Location
- Country: India
- Flows through: Bhalessa-Donadi in Jammu and Kashmir

Physical characteristics
- Source: Glacier
- • location: Kahal Jugassar
- • coordinates: 32°55′54″N 75°57′36″E﻿ / ﻿32.931590°N 75.960022°E
- Mouth: Kalnai River
- • location: Donadi
- • coordinates: 33°08′01″N 75°51′07″E﻿ / ﻿33.133590°N 75.851829°E

= Kalgoni River =

Tributary of river Chenab in Jammu and Kashmir

The Kalgoni River is a stream located in the Bhalessa region of the Doda district in Jammu and Kashmir. It is a significant tributary of the Kalnai River, which is itself a major tributary of the Chenab River, that flows through India and Pakistan, and is among the 5 major rivers of the Punjab region.

== Geography ==

The Kalgoni River originates from the mountain ranges of Chamba, near the Sach Peak.

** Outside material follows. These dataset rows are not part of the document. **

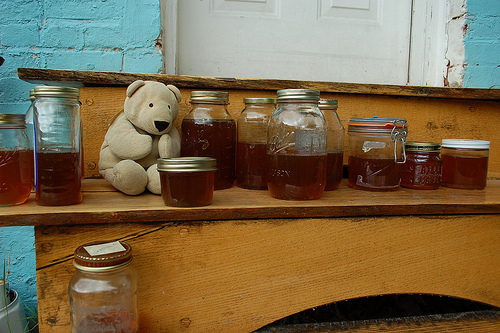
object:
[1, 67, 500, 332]
wood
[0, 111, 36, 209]
jar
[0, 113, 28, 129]
lid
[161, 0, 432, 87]
door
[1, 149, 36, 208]
something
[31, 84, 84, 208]
jar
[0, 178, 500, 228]
shelf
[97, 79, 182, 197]
bear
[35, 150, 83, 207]
honey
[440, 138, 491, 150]
lid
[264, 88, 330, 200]
jar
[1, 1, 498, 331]
wall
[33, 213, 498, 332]
step bottom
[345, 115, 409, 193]
jar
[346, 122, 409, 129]
rubber seal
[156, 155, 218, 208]
jar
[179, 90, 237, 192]
jar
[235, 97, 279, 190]
jar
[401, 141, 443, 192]
jar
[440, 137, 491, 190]
jar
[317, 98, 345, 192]
jar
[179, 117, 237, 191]
honey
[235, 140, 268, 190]
honey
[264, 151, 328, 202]
honey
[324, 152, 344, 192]
honey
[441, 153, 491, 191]
honey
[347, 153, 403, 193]
honey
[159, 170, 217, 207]
honey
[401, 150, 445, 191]
honey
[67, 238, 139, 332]
jar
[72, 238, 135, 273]
lid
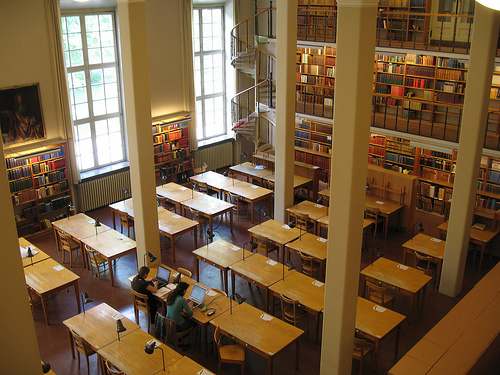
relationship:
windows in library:
[55, 6, 143, 193] [8, 12, 455, 373]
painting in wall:
[0, 86, 55, 146] [2, 2, 67, 137]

It is one of the principal water bodies in the Bhalessa region, comprising the twin valleys of Bonjwah and Bhalessa

== Confluence ==

The Kalgoni River meets with another rivulet called Jai Nallah which flows from Jai Valley. Subsequently, the Kalgoni River combines with the Kalnai River at Donadi, becoming part of the extensive river network of the Chenab River.